● **Stated exercise A**
Turn every line of the entries that come after the forum thread into a numbered list, leaving out the blank lines.

● **Quoted text**
— start —
# Bristol worms... how do i kill them?



## PheonixSaint (Jun 9, 2009)

Um there seems to be a lot in here and they're getting big, is there a fish or crab or anything that would eat them so i don't have to try to get them out myself??:chair:


----------



## Hoyo12 (May 18, 2009)

I know of two species that eat Brislteworms. There is the Bicolor Pseudochromis (A fish) and the Coral Banded Shrimp.


----------



## crazyfishlady (Nov 4, 2007)

How large is your tank? If you wanted a smaller fish the six lined wrasse is known for eating bristleworms and I've seen my skunk shrimp stick one of it's arms in a hole in my rock, pull out a bristleworm and start munching on it. There's also the Arrow Crab but, I would not suggest it if you have smaller fish or corals.


----------



## Tallonebball (Apr 6, 2009)
— end —
● **Stated exercise B**
Continue the forum thread about getting rid of bristleworms, picking up after its last line.

● **Provided records**
— start —
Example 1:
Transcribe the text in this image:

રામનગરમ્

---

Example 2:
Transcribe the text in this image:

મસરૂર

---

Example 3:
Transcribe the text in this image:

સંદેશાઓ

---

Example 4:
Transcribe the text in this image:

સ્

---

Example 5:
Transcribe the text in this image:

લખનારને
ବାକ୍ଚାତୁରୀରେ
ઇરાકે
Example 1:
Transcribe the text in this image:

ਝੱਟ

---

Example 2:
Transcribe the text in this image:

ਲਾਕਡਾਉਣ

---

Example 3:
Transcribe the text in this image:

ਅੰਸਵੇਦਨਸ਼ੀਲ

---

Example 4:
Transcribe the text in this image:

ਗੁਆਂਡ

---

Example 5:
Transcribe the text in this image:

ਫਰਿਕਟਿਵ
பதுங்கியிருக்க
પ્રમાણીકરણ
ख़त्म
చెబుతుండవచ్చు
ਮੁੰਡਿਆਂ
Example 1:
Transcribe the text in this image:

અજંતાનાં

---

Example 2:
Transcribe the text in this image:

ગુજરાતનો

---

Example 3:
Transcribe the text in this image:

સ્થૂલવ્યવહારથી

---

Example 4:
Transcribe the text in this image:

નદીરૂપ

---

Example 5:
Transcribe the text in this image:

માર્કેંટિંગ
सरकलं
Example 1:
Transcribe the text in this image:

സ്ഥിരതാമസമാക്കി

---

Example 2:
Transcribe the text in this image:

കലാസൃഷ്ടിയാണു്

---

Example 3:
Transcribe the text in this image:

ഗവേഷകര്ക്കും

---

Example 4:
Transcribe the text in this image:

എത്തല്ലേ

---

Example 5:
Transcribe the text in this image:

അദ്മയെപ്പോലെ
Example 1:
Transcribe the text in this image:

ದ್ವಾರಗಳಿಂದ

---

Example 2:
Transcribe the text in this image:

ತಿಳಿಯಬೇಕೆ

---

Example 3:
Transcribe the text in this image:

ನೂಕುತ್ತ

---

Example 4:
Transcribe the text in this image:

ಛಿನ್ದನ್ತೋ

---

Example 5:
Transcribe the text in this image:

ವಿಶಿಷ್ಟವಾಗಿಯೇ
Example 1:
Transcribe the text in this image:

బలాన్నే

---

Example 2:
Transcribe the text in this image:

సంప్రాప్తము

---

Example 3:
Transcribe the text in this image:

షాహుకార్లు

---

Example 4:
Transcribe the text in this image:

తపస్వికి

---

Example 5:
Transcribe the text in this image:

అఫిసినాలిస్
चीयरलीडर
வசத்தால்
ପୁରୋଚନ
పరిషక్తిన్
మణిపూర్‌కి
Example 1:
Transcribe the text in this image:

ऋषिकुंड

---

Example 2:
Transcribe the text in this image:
— end —
● **Right answer A**
1. Example 1:
2. Transcribe the text in this image:
3. રામનગરમ્
4. ---
5. Example 2:
6. Transcribe the text in this image:
7. મસરૂર
8. ---
9. Example 3:
10. Transcribe the text in this image:
11. સંદેશાઓ
12. ---
13. Example 4:
14. Transcribe the text in this image:
15. સ્
16. ---
17. Example 5:
18. Transcribe the text in this image:
19. લખનારને
20. ବାକ୍ଚାତୁରୀରେ
21. ઇરાકે
22. Example 1:
23. Transcribe the text in this image:
24. ਝੱਟ
25. ---
26. Example 2:
27. Transcribe the text in this image:
28. ਲਾਕਡਾਉਣ
29. ---
30. Example 3:
31. Transcribe the text in this image:
32. ਅੰਸਵੇਦਨਸ਼ੀਲ
33. ---
34. Example 4:
35. Transcribe the text in this image:
36. ਗੁਆਂਡ
37. ---
38. Example 5:
39. Transcribe the text in this image:
40. ਫਰਿਕਟਿਵ
41. பதுங்கியிருக்க
42. પ્રમાણીકરણ
43. ख़त्म
44. చెబుతుండవచ్చు
45. ਮੁੰਡਿਆਂ
46. Example 1:
47. Transcribe the text in this image:
48. અજંતાનાં
49. ---
50. Example 2:
51. Transcribe the text in this image:
52. ગુજરાતનો
53. ---
54. Example 3:
55. Transcribe the text in this image:
56. સ્થૂલવ્યવહારથી
57. ---
58. Example 4:
59. Transcribe the text in this image:
60. નદીરૂપ
61. ---
62. Example 5:
63. Transcribe the text in this image:
64. માર્કેંટિંગ
65. सरकलं
66. Example 1:
67. Transcribe the text in this image:
68. സ്ഥിരതാമസമാക്കി
69. ---
70. Example 2:
71. Transcribe the text in this image:
72. കലാസൃഷ്ടിയാണു്
73. ---
74. Example 3:
75. Transcribe the text in this image:
76. ഗവേഷകര്ക്കും
77. ---
78. Example 4:
79. Transcribe the text in this image:
80. എത്തല്ലേ
81. ---
82. Example 5:
83. Transcribe the text in this image:
84. അദ്മയെപ്പോലെ
85. Example 1:
86. Transcribe the text in this image:
87. ದ್ವಾರಗಳಿಂದ
88. ---
89. Example 2:
90. Transcribe the text in this image:
91. ತಿಳಿಯಬೇಕೆ
92. ---
93. Example 3:
94. Transcribe the text in this image:
95. ನೂಕುತ್ತ
96. ---
97. Example 4:
98. Transcribe the text in this image:
99. ಛಿನ್ದನ್ತೋ
100. ---
101. Example 5:
102. Transcribe the text in this image:
103. ವಿಶಿಷ್ಟವಾಗಿಯೇ
104. Example 1:
105. Transcribe the text in this image:
106. బలాన్నే
107. ---
108. Example 2:
109. Transcribe the text in this image:
110. సంప్రాప్తము
111. ---
112. Example 3:
113. Transcribe the text in this image:
114. షాహుకార్లు
115. ---
116. Example 4:
117. Transcribe the text in this image:
118. తపస్వికి
119. ---
120. Example 5:
121. Transcribe the text in this image:
122. అఫిసినాలిస్
123. चीयरलीडर
124. வசத்தால்
125. ପୁରୋଚନ
126. పరిషక్తిన్
127. మణిపూర్‌కి
128. Example 1:
129. Transcribe the text in this image:
130. ऋषिकुंड
131. ---
132. Example 2:
133. Transcribe the text in this image:

● **Right answer B**
Bristle worms are a really bad pest that can destroy your tank, if they are getting big and there are a lot of them than putting a fish or crab in there won't work, in fact, the bristle-worms, if they have gotten out of control, will eat the fish and crab before they eat them. Bristle-worms are in most peoples tanks, they only get big and out of control if you are overfeeding which results in extra food for them. you have to lower the feeding or completely restart your tank. sorry..


----------



## PheonixSaint (Jun 9, 2009)

Hey Thanks for the advice, I have a small tank just a 24 gal and i'm just starting out, but yeah the biggest worm i had was like 4 in and i just removed his whole little rock but then i noticed all the rest of them, so anyways i got a banded shrimp for all the little ones, and a contraption called Trap'em for the larger ones, I'm gonna try it all out tonight.. I'd really rather not start over

I think later on after i remove my damsels, I'm going to get the 6 line wrasse, so hopefully that'll control them later on, We.ll see, thanks again


----------



## Fishfirst (Jan 24, 2005)

I'm going to disagree with Tallonebball. Bristleworms are generally harmless detritus eating creatures. A natural control will keep the population in check and you won't have any problems.


----------



## Tallonebball (Apr 6, 2009)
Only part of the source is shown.